A semi-daily chronicle of my life as a musician, a family man, and a citizen of Oregon.

Aug 1, 2007

Whetstone Mountain

A couple of Sundays ago, July 22nd, Jen and I hiked - well, attempted to hike - Whetstone Mountain, which is in the Bull of the Woods Wilderness, part of Mount Hood National Forest.

We had read about this hike in our book 100 Hikes in Northwest Oregon. It's #92. It's one of what are known in Oregon as the Sullivan guides, which are called that based on the author, William L Sullivan, who is something of a legend in the Northwest from what I understand.

We drove to the hike from Portland, taking 205 through Estacada and past Bagby Hot Springs. There are some great bridges along the way.

The directions are really complicated to follow, but we were able to make it on the over 20 miles of on and off paved and gravel roads to a 1980's clear cut that was the parking lot before the hike, which is Mountain Trail #546.
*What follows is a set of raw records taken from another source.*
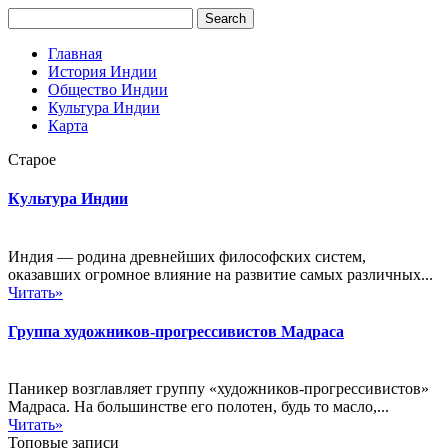
Главная
История Индии
Общество Индии
Культура Индии
Карта
Старое
Культура Индии
Индия — родина древнейших философских систем,
оказавших огромное влияние на развитие самых различных...
Читать»
Группа художников-прогрессивистов Мадраса
Паникер возглавляет группу «художников-прогрессивистов»
Мадраса. На большинстве его полотен, будь то масло,...
Читать»
Топовые записи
In our book the trail is listed as Moderate difficulty, and on Summitpost.org it's referred to as "not a technical, or particularly challenging climb". While I'm sure this is true, it was not the easiest trail to get to in the world. First off, on the driving part of the trip (hereafter referred to as "Getinthar") there were many rock slides and trees down across the road. Thankfully, all of the trees had been taken care of by the forest service, and we were able to avoid all of the rocks without getting out of the car - but it was close in places.

Along the climb there quite a few trees down across the trail, about 3.5 to 4 feet off the ground, which we climbed over, and tons of bugs. Bring your bug spray for this one. We probably got about 3.5 miles in (which is almost to the summit)before we ran into a part of the trail that was covered in Huckleberry bushes. I walked through, sending up a cloud of bees and flies behind me, when Jen informed me that we were now done with this particular hike. Dangit.

Maybell was with us the whole time and the car accident last fall doesn't seem to be slowing her down very much. She jumped over all of the trees we ran into and took the opportunity to be the only dog in the forest with about as much gusto as you could ask for.

On our way down we saw a young dear, which isn't that rare in Oregon but still kind of neat when it happens.

After the hike we headed down to a day-use area by Bagby springs that was along the Clackamas River. We ate lunch, nearly got a ticket from the Sheriff (but crisis averted, thanks to Jen) and spent the rest of the afternoon swimming and walking around in the Clackamas River. A word to the wise - the river is cold! This is not - I repeat - *not* - a "jump in and get it over with" experience. Take your time. Get numb.